__Work item A__
Answer these questions using the forum text on alternative storage solutions, one line per answer, marked (i) and (ii) like the questions:
(i) Which execution client can be adjusted through a minor change to the ETH API and state trie-related libraries?
(ii) Which network does the reply say still has to be trusted?
__Work item B__
In the forum text on alternative storage solutions, rewrite the paragraph that begins "To be realistic, this proposal assumes" as a bulleted list that keeps its main facts.
__Work item C__
Continue the forum thread on alternative storage solutions from the point where it ends.
Page text Block Start
SUPPORT TO ALTERNATIVE STORAGE SOLUTIONS

To be realistic, this proposal assumes some integration with execution clients, but always in a way to serve others, championing modularity, while assuming the minimal impact into current clients’ roadmaps. For instance, the Go client can be readily adjusted through a minor modification of the ETH API and state trie-related libraries. A standard / generic hook might be designed by the client team so that the architecture is open and future facing to be extended to IPFS, Arweave, and others.

For alternative storage solutions, this adaptation involves the inclusion of API client calls in the decentralised storage network on top of the existing on-disk storage API calls.

Technical details are available upon request. We actively encourage feedback and comments from the community, and we remain committed to providing comprehensive responses.

fewwwww · November 9, 2023, 10:17am

As I understand it, we still need to trust the Swarm network. How this solution is called “trustless”?
Page text Block End
Raw data Block Start
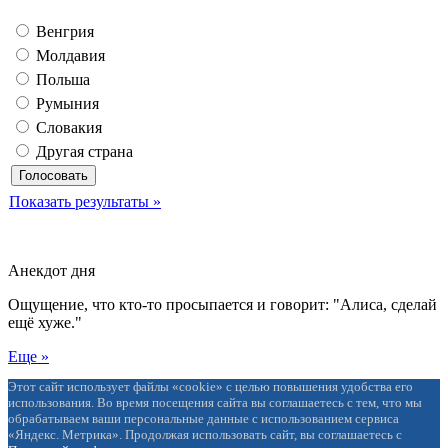
Венгрия
Молдавия
Польша
Румыния
Словакия
Другая страна
Показать результаты »
Анекдот дня
Ощущение, что кто-то просыпается и говорит: "Алиса, сделай
ещё хуже."
Еще »
Этот сайт использует файлы «cookie» с целью повышения удобства его
использования. Во время посещения сайта вы соглашаетесь с тем, что мы
обрабатываем ваши персональные данные с использованием сервиса
«Яндекс. Метрика». Продолжая использовать сайт, вы соглашаетесь с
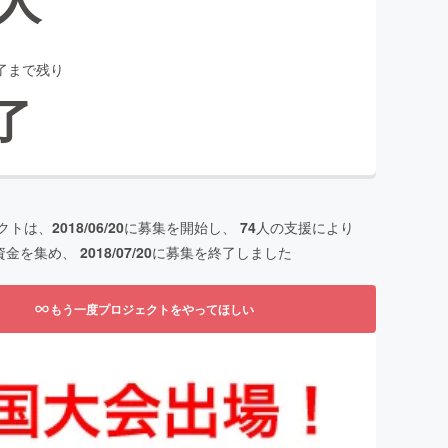
了まで残り
了
クトは、
2018/06/20
に募集を開始し、
74
人の支援により
資金を集め、
2018/07/20
に募集を終了しました
もう一度プロジェクトをやってほしい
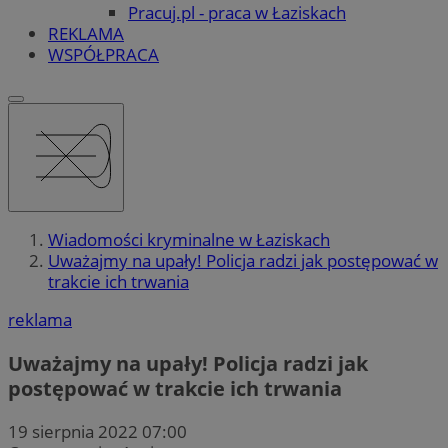
Pracuj.pl - praca w Łaziskach
REKLAMA
WSPÓŁPRACA
Wiadomości kryminalne w Łaziskach
Uważajmy na upały! Policja radzi jak postępować w
trakcie ich trwania
reklama
Uważajmy na upały! Policja radzi jak
postępować w trakcie ich trwania
19 sierpnia 2022 07:00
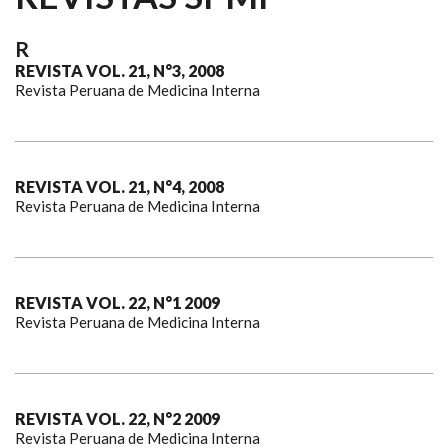
R
REVISTA VOL. 21, N°3, 2008
Revista Peruana de Medicina Interna
REVISTA VOL. 21, N°4, 2008
Revista Peruana de Medicina Interna
REVISTA VOL. 22, N°1 2009
Revista Peruana de Medicina Interna
REVISTA VOL. 22, N°2 2009
Revista Peruana de Medicina Interna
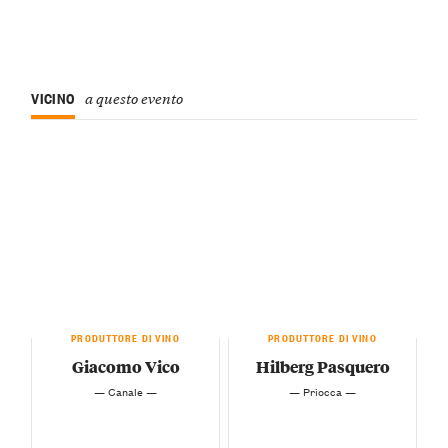
VICINO
a questo evento
PRODUTTORE DI VINO
PRODUTTORE DI VINO
Giacomo Vico
Hilberg Pasquero
— Canale —
— Priocca —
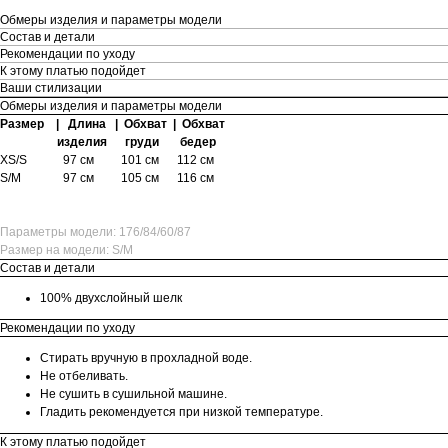
Обмеры изделия и параметры модели
Состав и детали
Рекомендации по уходу
К этому платью подойдет
Ваши стилизации
Обмеры изделия и параметры модели
Размер | Длина | Обхват | Обхват
изделия груди бедер
XS/S
97 см 101 см 112 см
S/M
97 см 105 см 116 см
Параметры модели: 176/84/60/87
Размер на модели: S/M
Состав и детали
100% двухслойный шелк
Рекомендации по уходу
Стирать вручную в прохладной воде.
Не отбеливать.
Не сушить в сушильной машине.
Гладить рекомендуется при низкой температуре.
К этому платью подойдет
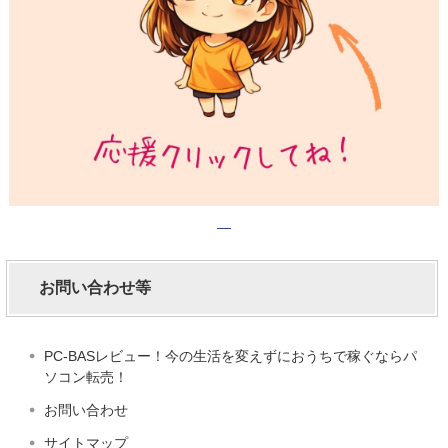
お問い合わせ等
PC-BASレビュー！今の生活を変えずにおうちで稼ぐならパ
ソコン転売！
お問い合わせ
サイトマップ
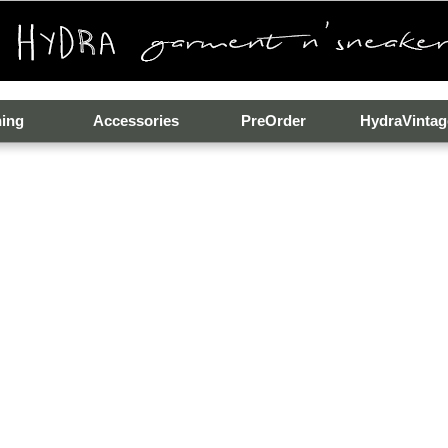
hing
Accessories
PreOrder
HydraVintag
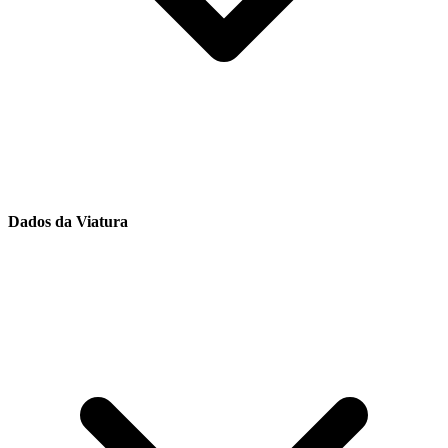
Dados da Viatura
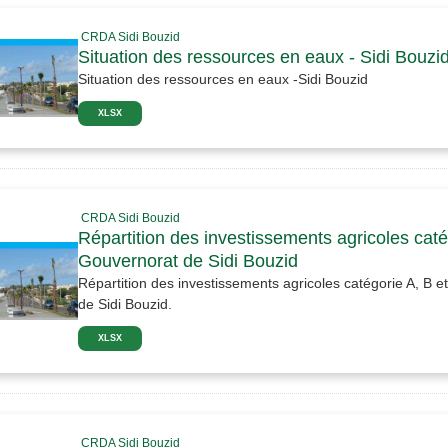
CRDA Sidi Bouzid
Situation des ressources en eaux - Sidi Bouzi
Situation des ressources en eaux -Sidi Bouzid
XLSX
CRDA Sidi Bouzid
Répartition des investissements agricoles catég
Gouvernorat de Sidi Bouzid
Répartition des investissements agricoles catégorie A, B e
de Sidi Bouzid.
XLSX
CRDA Sidi Bouzid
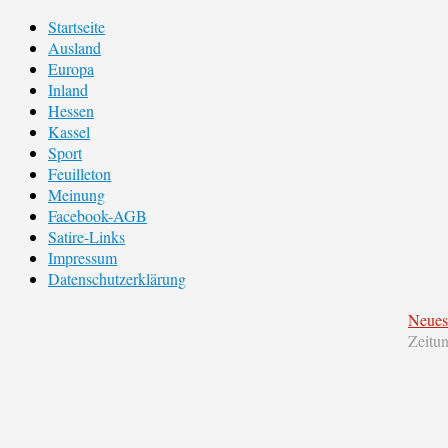
Startseite
Ausland
Europa
Inland
Hessen
Kassel
Sport
Feuilleton
Meinung
Facebook-AGB
Satire-Links
Impressum
Datenschutzerklärung
Neues
Zeitu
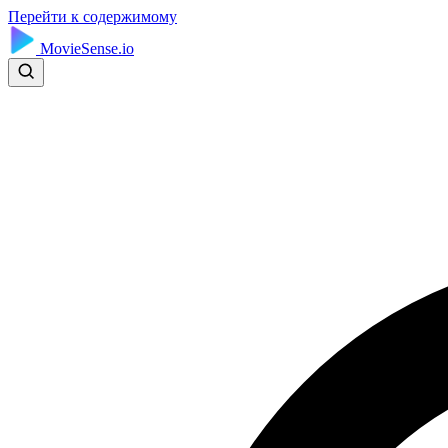
Перейти к содержимому
MovieSense.io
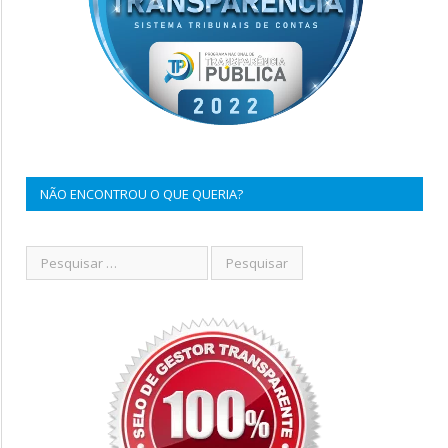
NÃO ENCONTROU O QUE QUERIA?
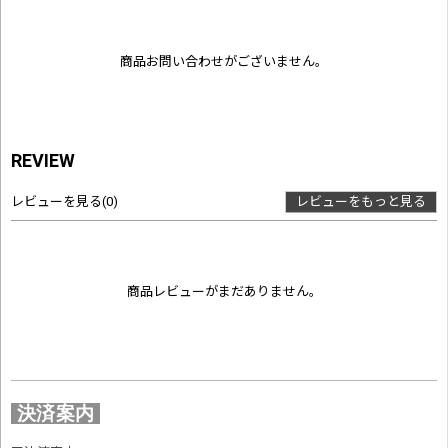
商品お問い合わせがございません。
REVIEW
レビューを見る
(0)
レビューをもっと見る
商品レビューがまだありません。
決済案内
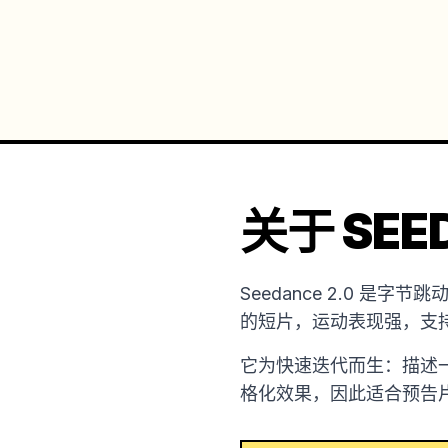
关于 SEED
Seedance 2.0 
的短片，运动表现强，支
它为快速迭代而生：描述
格化效果，因此适合预告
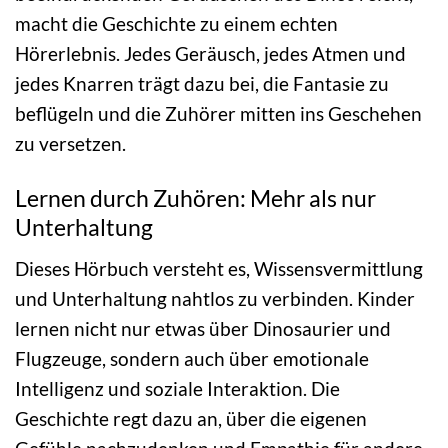
macht die Geschichte zu einem echten
Hörerlebnis. Jedes Geräusch, jedes Atmen und
jedes Knarren trägt dazu bei, die Fantasie zu
beflügeln und die Zuhörer mitten ins Geschehen
zu versetzen.
Lernen durch Zuhören: Mehr als nur
Unterhaltung
Dieses Hörbuch versteht es, Wissensvermittlung
und Unterhaltung nahtlos zu verbinden. Kinder
lernen nicht nur etwas über Dinosaurier und
Flugzeuge, sondern auch über emotionale
Intelligenz und soziale Interaktion. Die
Geschichte regt dazu an, über die eigenen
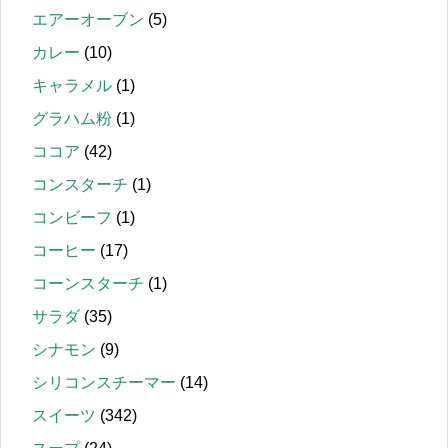
エアーオーブン
(5)
カレー
(10)
キャラメル
(1)
グラハム粉
(1)
ココア
(42)
コンスターチ
(1)
コンビーフ
(1)
コーヒー
(17)
コーンスターチ
(1)
サラダ
(35)
シナモン
(9)
シリコンスチーマー
(14)
スイーツ
(342)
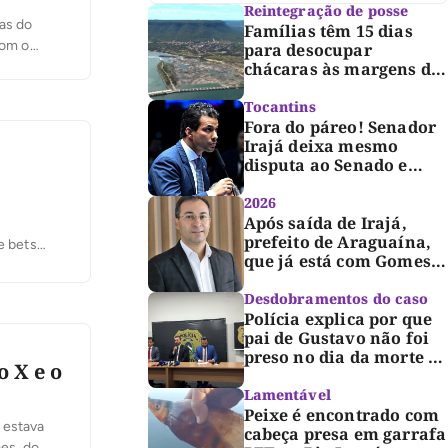
Reintegração de posse
as do
Famílias têm 15 dias
com o
para desocupar
chácaras às margens do
o conjunta
lago de Lajeado,
determina Justiça
Tocantins
Fora do páreo! Senador
Irajá deixa mesmo
disputa ao Senado e
desabafa: “Saio deste
processo de cabeça
2026
erguida, com gratidão e
Após saída de Irajá,
respeito”
prefeito de Araguaína,
e bets
que já está com Gomes,
entra também na
disponível
campanha de Dimas e
Desdobramentos do caso
fará anúncio oficial
Polícia explica por que
pai de Gustavo não foi
preso no dia da morte e
o X e o
detalha avanço da
investigação
Lamentável
Peixe é encontrado com
 estava
cabeça presa em garrafa
aes, do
Raw data Block End
__Reply A__
(i) The Go client.
(ii) The Swarm network.

__Reply B__
- The proposal assumes some integration with execution clients, always in a way that serves others and champions modularity.
- It aims for minimal impact on current clients' roadmaps.
- The Go client can be readily adjusted through a minor modification of the ETH API and state trie-related libraries.
- The client team might design a standard or generic hook, so the architecture is open and can be extended to IPFS, Arweave, and others.

__Reply C__
tonytony · November 9, 2023, 10:48am

Chunks addresses are based on the hash digest of its data, making it possible to verify the integrity of the data in a trustless fashion.

The underlying storage model of Swarm protects the integrity of content, and the network as a whole defends against blocking or changing access once published.

BirdPrince · November 9, 2023, 12:54pm

Thank you for your contribution. Regarding historical data availability, have you considered making it even more cost-effective and scalable by adding zk proof?

fewwwww · November 9, 2023, 2:18pm

I see.

As for the first point, I think, if it is to be said that it is trustless, then the definition will be different for different users. For the use case of accessing historical data, if the user of the data is a smart contract, then I think that only if the smart contract can directly verify the data can it be interpreted that Swarm is trustless for the smart contract.

Is it possible to verify Swarm data directly in a smart contract on Ethereum Mainnet?
What would be the overhead and cost?

For the second point, I think this feature (immutability) is the same as Arweave?

mtsalenc · November 9, 2023, 4:13pm

Something that seems to not be addressed in post is the dependency on Gnosis Chain.

If I understand correctly, for an Ethereum user to use swarm as a service provider and consumer, they will need to run a Gnosis node (as well as the Eth node they already have). In addition, Gnosis is used for (among other things) accounting so a failure on that network affects swarm.

Two questions:

Can you confirm the above?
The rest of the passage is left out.